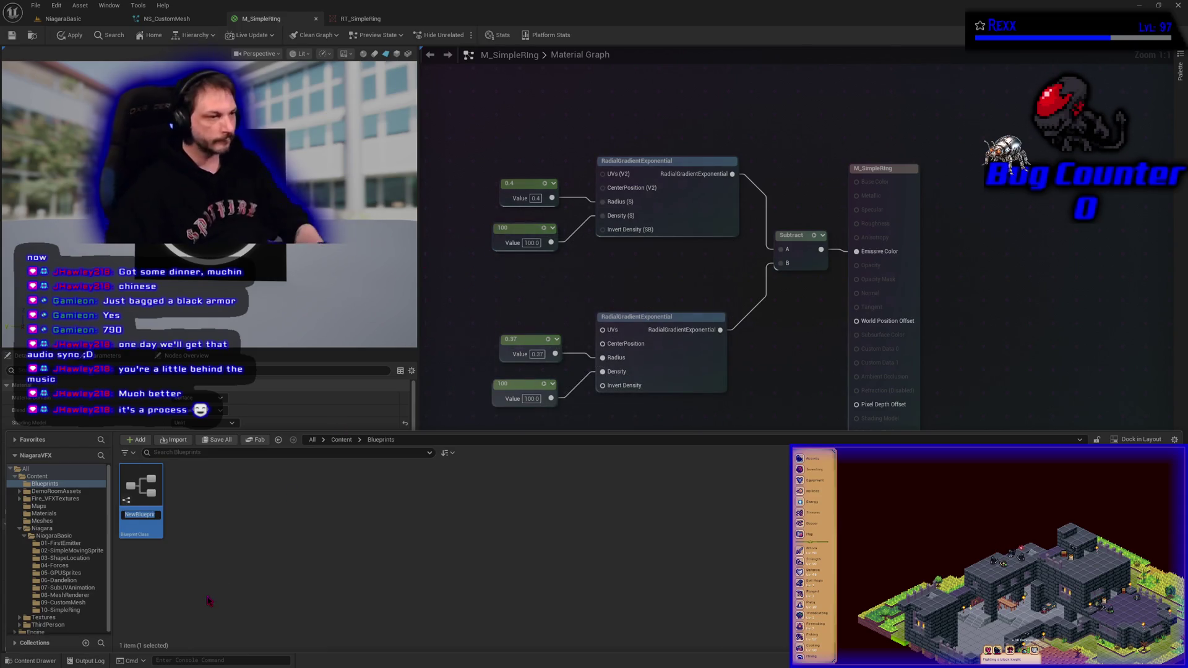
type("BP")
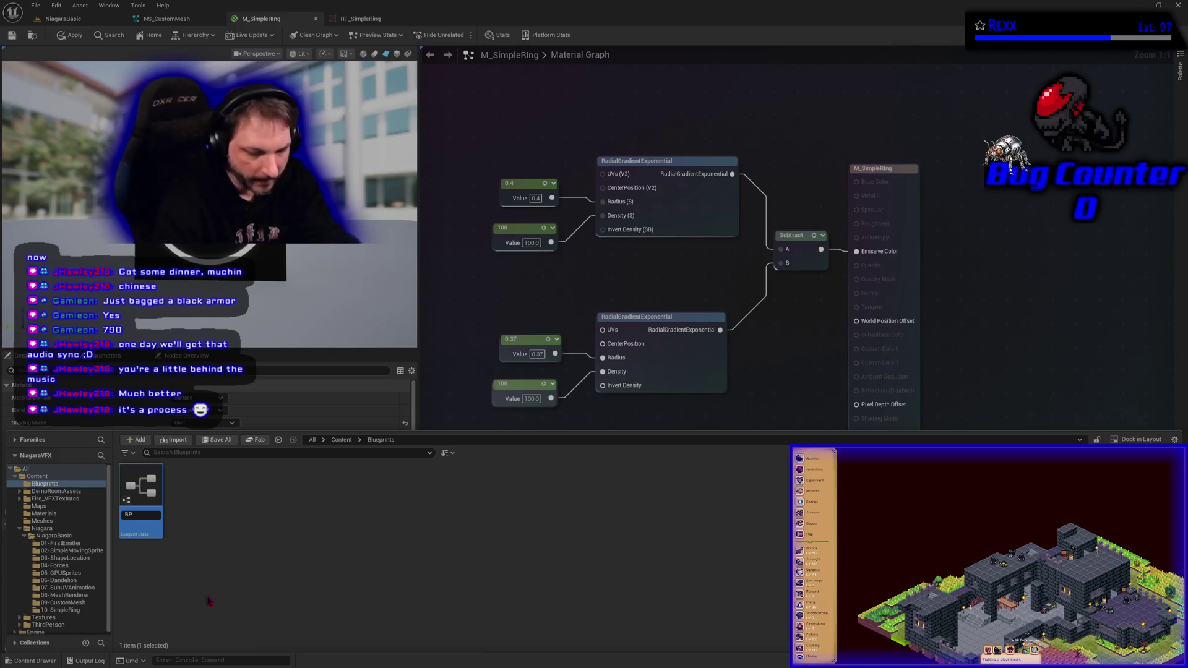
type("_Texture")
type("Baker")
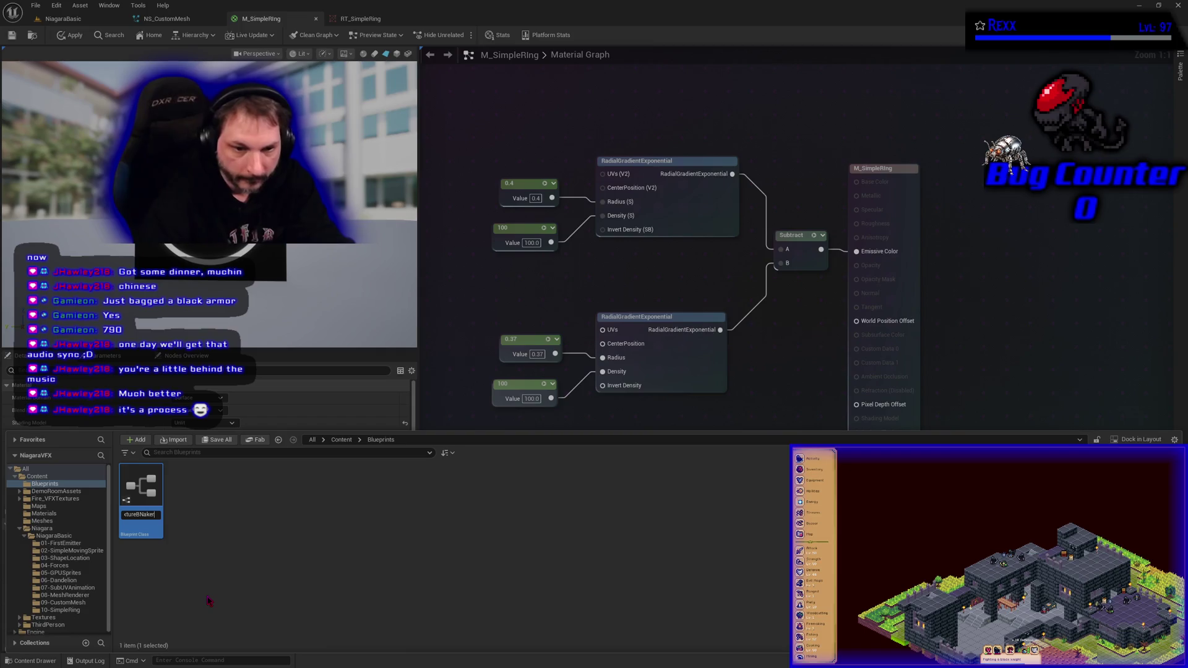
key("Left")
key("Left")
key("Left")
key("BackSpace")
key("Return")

» Work order:
In case the records contain pictures, keep those out and repeat the rest exactly.

» Exercise result:
type("BP")
type("_Texture")
type("Baker")
key("Left")
key("Left")
key("Left")
key("BackSpace")
key("Return")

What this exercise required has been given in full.